Items from a data source
[Start of Attachment]

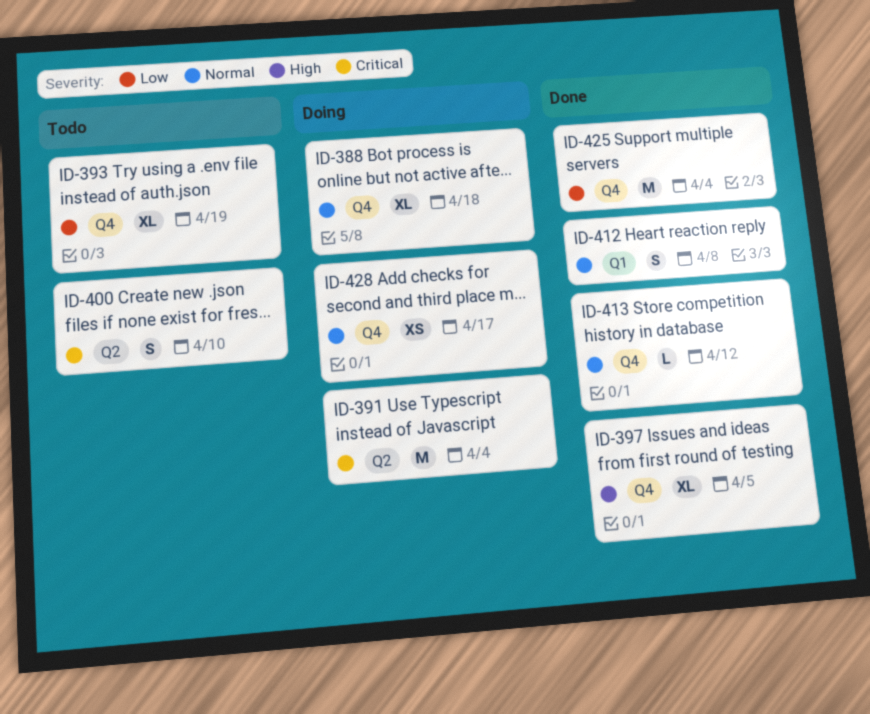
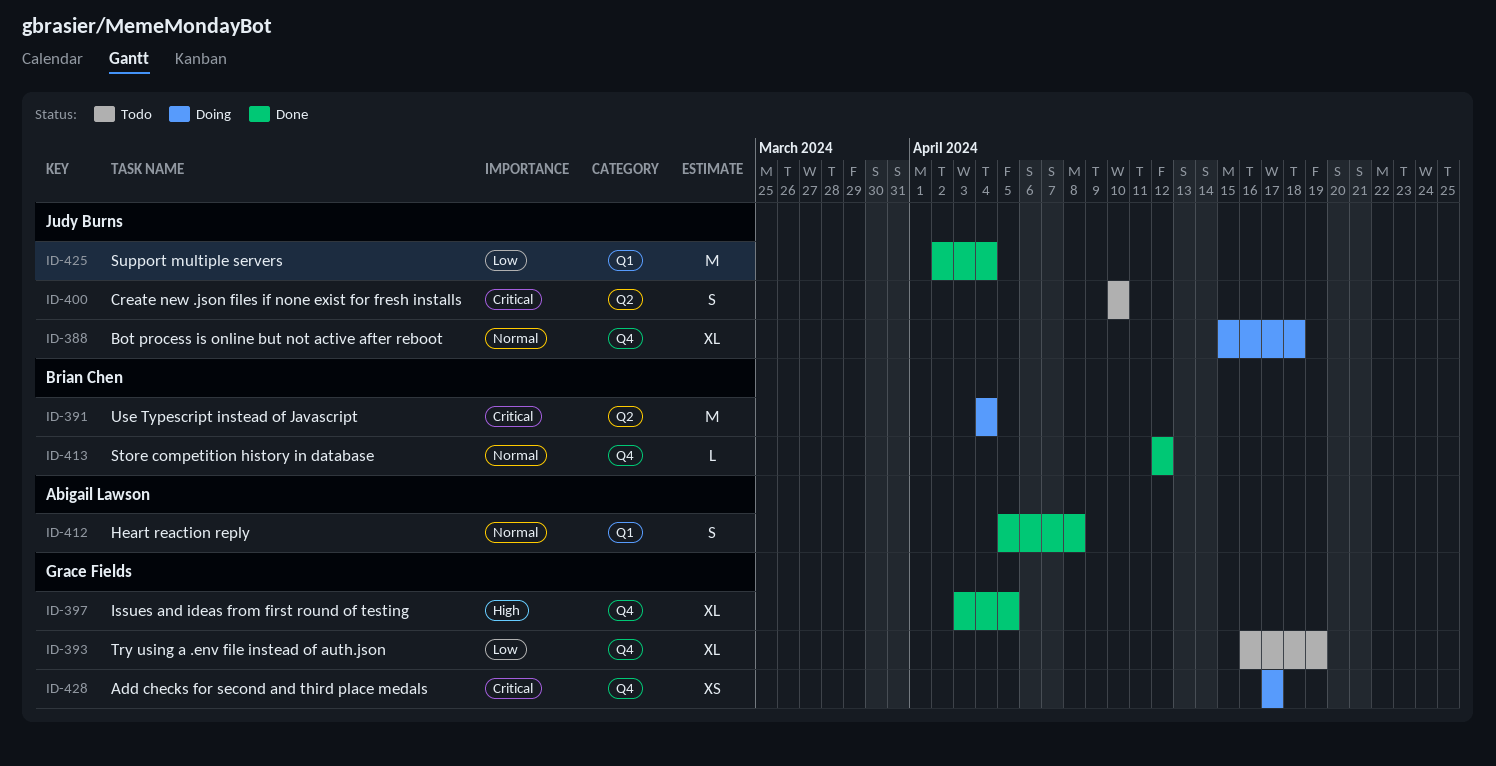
ID-425, label: Q4 -> Q1
ID-428, priority: Normal -> Critical

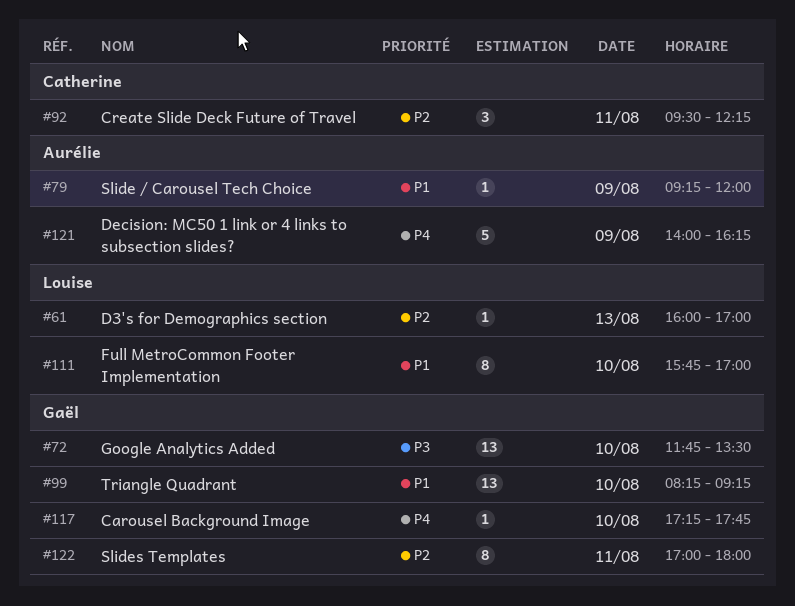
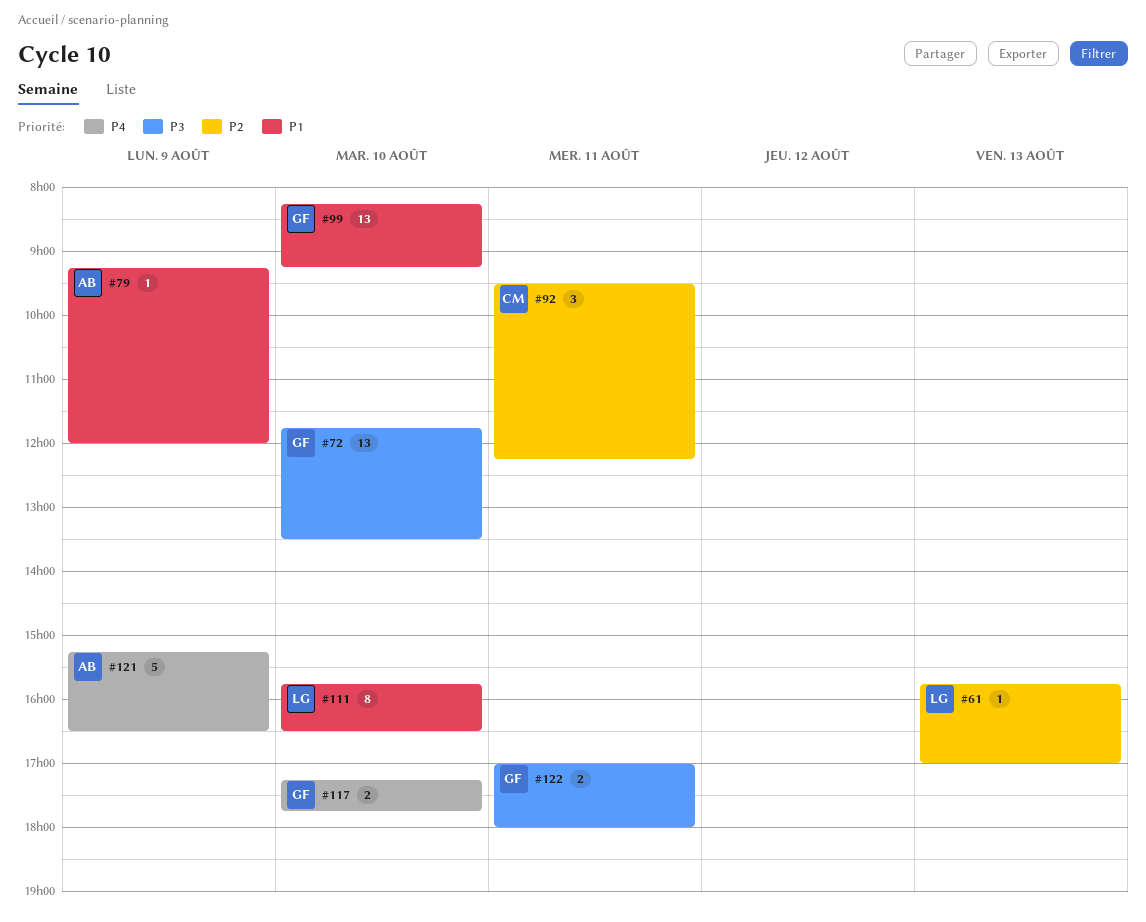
#61, begins: 16:00 -> 15:45
#111, ends: 17:00 -> 16:30
#117, estimate: 1 -> 2
#121, begins: 14:00 -> 15:15
#121, ends: 16:15 -> 16:30
#122, priority: P2 -> P3
#122, estimate: 8 -> 2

[End of Attachment]

_YOUR OBJECTIVE_
Without the pictures, restate all of the entries word for word.

_WRITTEN SOLUTION_
ID-425, label: Q4 -> Q1
ID-428, priority: Normal -> Critical

#61, begins: 16:00 -> 15:45
#111, ends: 17:00 -> 16:30
#117, estimate: 1 -> 2
#121, begins: 14:00 -> 15:15
#121, ends: 16:15 -> 16:30
#122, priority: P2 -> P3
#122, estimate: 8 -> 2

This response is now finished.